Ce n’est pas le seul associé sulfureux. Pour créer La grande époque, sa discothèque vintage du Mans, le militant est même allé chercher un profil carrément néonazi : Tanguy Eude. Fondateur, chanteur et parolier du groupe de rock identitaire Francs-Tireurs Patriotes (FTP), ce skinhead au CV long comme son bras tendu est un admirateur assumé du SS Léon Degrelle. FTP a le vent en poupe ces dernières années chez les nervis d’extrême droite, qui utilisent souvent leurs morceaux pour illustrer leur communication. Un des derniers groupes de rock identitaire français avec une discographie de plus de quatre morceaux et qui se produit régulièrement sur scène – souvent dans des concerts organisés par des groupuscules, comme les néofascistes versaillais d’Auctorum, ou les réactionnaires anti-IVG de la Marche pour la vie.
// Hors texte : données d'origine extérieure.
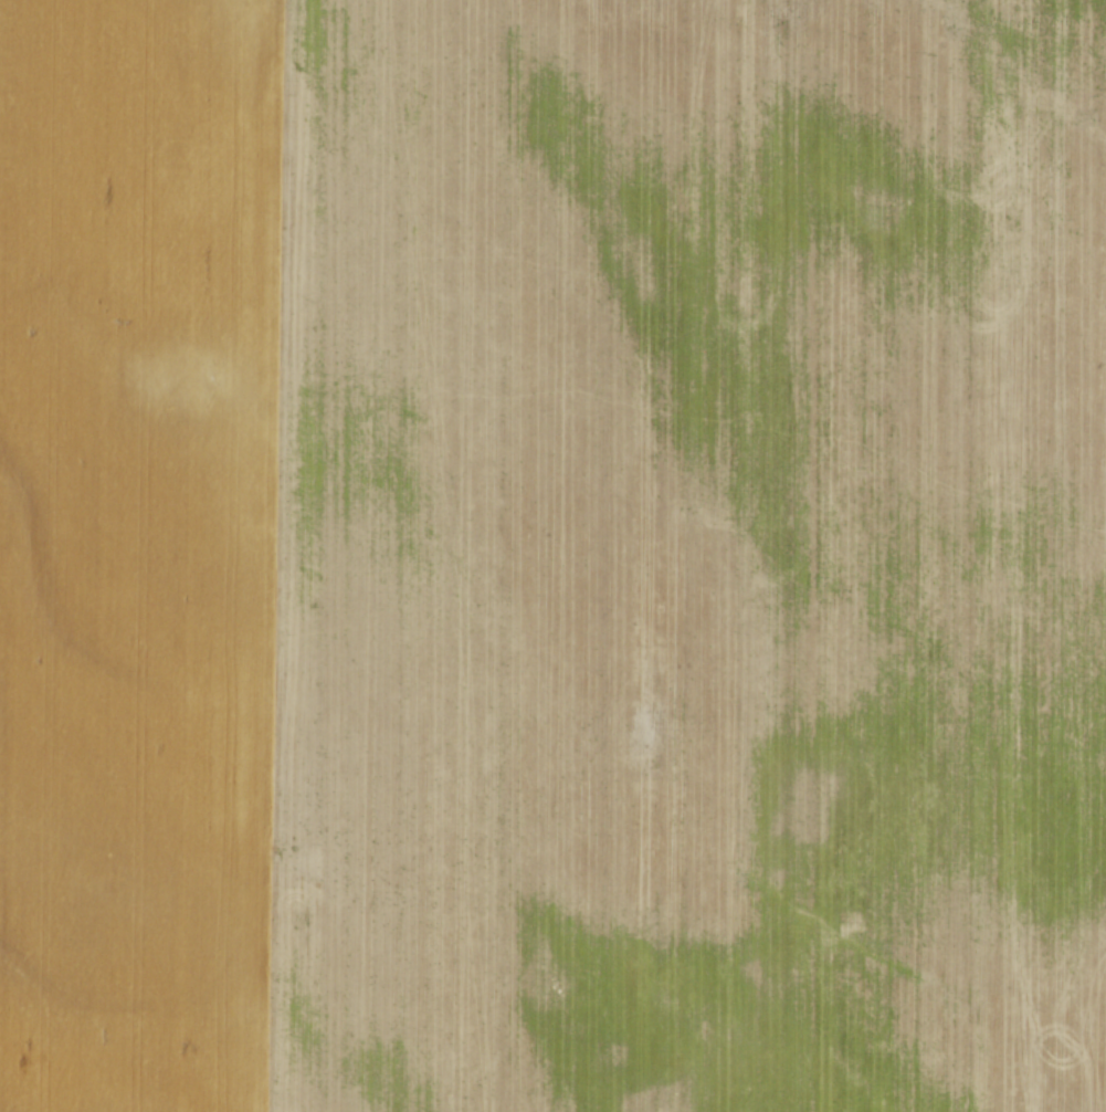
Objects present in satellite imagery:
crop: (553, 556)

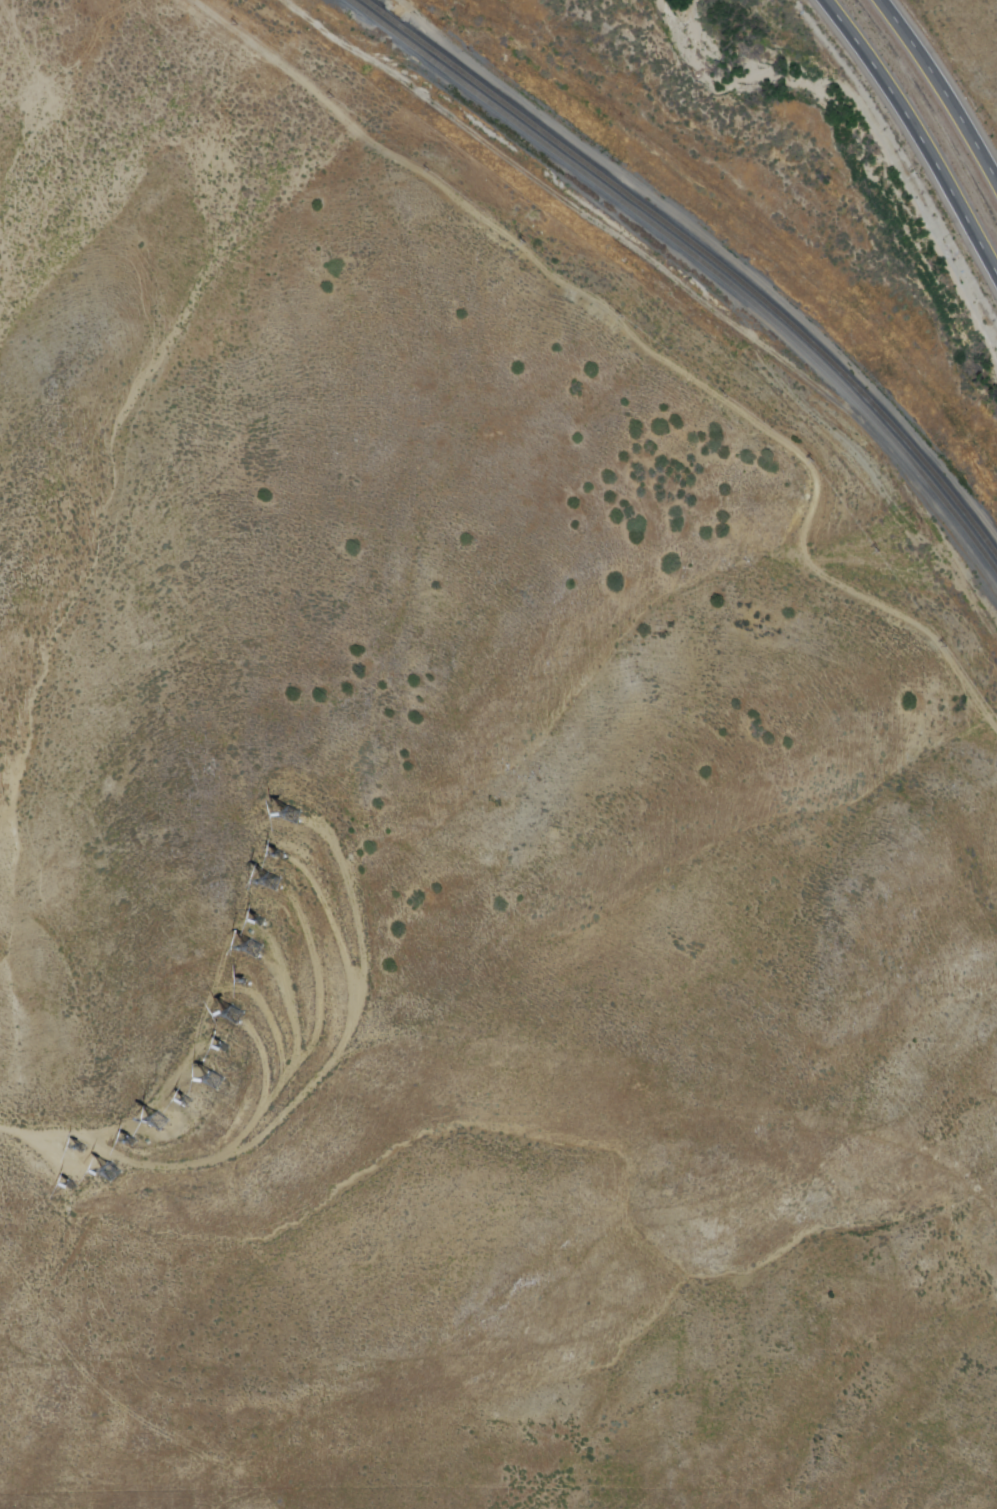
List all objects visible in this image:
railway: (372, 6)
railway: (361, 10)
railway: (389, 20)
railway: (384, 27)
road: (550, 32)
road: (941, 89)
road: (917, 133)
railway: (720, 267)
railway: (718, 278)
wind turbine: (290, 816)
wind turbine: (274, 856)
wind turbine: (267, 882)
wind turbine: (256, 920)
wind turbine: (252, 947)
wind turbine: (245, 983)
wind turbine: (235, 1017)
wind turbine: (226, 1049)
wind turbine: (215, 1080)
wind turbine: (184, 1101)
road: (290, 1107)
wind turbine: (159, 1121)
wind turbine: (127, 1141)
wind turbine: (83, 1146)
wind turbine: (114, 1170)
wind turbine: (74, 1186)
En tous cas, avec FTP, on est loin des promesses de pop et de variété française des années 1970 à 2000 que Morgan Trintignant promettait à ses futurs clients lors de l’ouverture de sa boîte.

Triple militantisme

Le patron de troquet semble agir comme un trait d’union entre l’extrême droite notable et celle plus radicale. Dans ses followers Instagram se trouvent des profils comme Emmy Font, compagne du sénateur d’extrême droite Stéphane Ravier, et cadre du très droitier Institut de formation politique, ou encore Elie Davy et Raphaël Ayma. Le premier est un ancien cadre du mouvement néofasciste Bastion social à Aix et Marseille (13) et qui a travaillé pour la municipalité d’extrême droite à Orange (84). Le second est le leader du successeur du Bastion, Tenesoun, et un éphémère attaché parlementaire RN.

Les militants de Tenesoun figurent parmi les clients réguliers du Barracuda d’Aix-en-Provence. Morgan Trintignant a d’ailleurs participé à au moins une action de ce dernier groupuscule, quand il a déployé en janvier 2021 avec quelques autres militants une banderole qui faisait référence au meurtre d’Axelle Dorier, au-dessus d’une bretelle d’autoroute. Lors de la publication de la photo sur le compte Facebook du mouvement, il y plaisante avec un des principaux militants, Stanislas Garel.

Morgan Trintignant a surtout fondé en 2020 un collectif « apartisan » : les chemises blanches. Dans la lignée d’une agit-prop similaire à Génération identitaire, lui et d’autres militants ont fait quelques actions théâtralisées entre 2020 et 2021. Une fois, c’était pour dénoncer les « actes anti-chrétiens », une autre, la velléité de la mairie de Rouen (76) de remplacer une statue de Napoléon par une de Gisèle Halimi, ou encore l’absence de sapin de Noël municipal à Bordeaux. Les chemises blanches ont surtout fait de la retape sur le cours Mirabeau à Aix en mars 2021 pour l’ouvrage de Charles Prats, magistrat médiatique et controversé, depuis investi comme candidat Ciotti-RN aux dernières élections législatives. Le patron des Barracuda a surtout glané quelques articles dans la presse locale quand les chemises blanches ont été parmi les premiers à soutenir une candidature d’Éric Zemmour à l’élection présidentielle. En avril 2021, les revoilà sur la principale rue de la cité provençale avec une banderole « 2022 » ceinte du visage du polémiste. Ce qui ne l’a pas empêché, en même temps, de faire campagne pour le RN et sa compagne Alexia Flayol-Trintignant, candidate aux élections départementales de 2021, avec les militants allemands de l’AfD. Une façon sans doute de tenir la punchline guerrière qu’il a montée avec le reste des chemises blanches :

« La France partout, par la raison ou par la force. »

Et aussi par le rhum.

Contacté, Morgan Trintignant nous a déclaré « reconnaître l’exactitude de certains de nos énoncés » mais n’a pas souhaité répondre plus amplement à nos questions.

Illustration de Une par Timothée Moreau.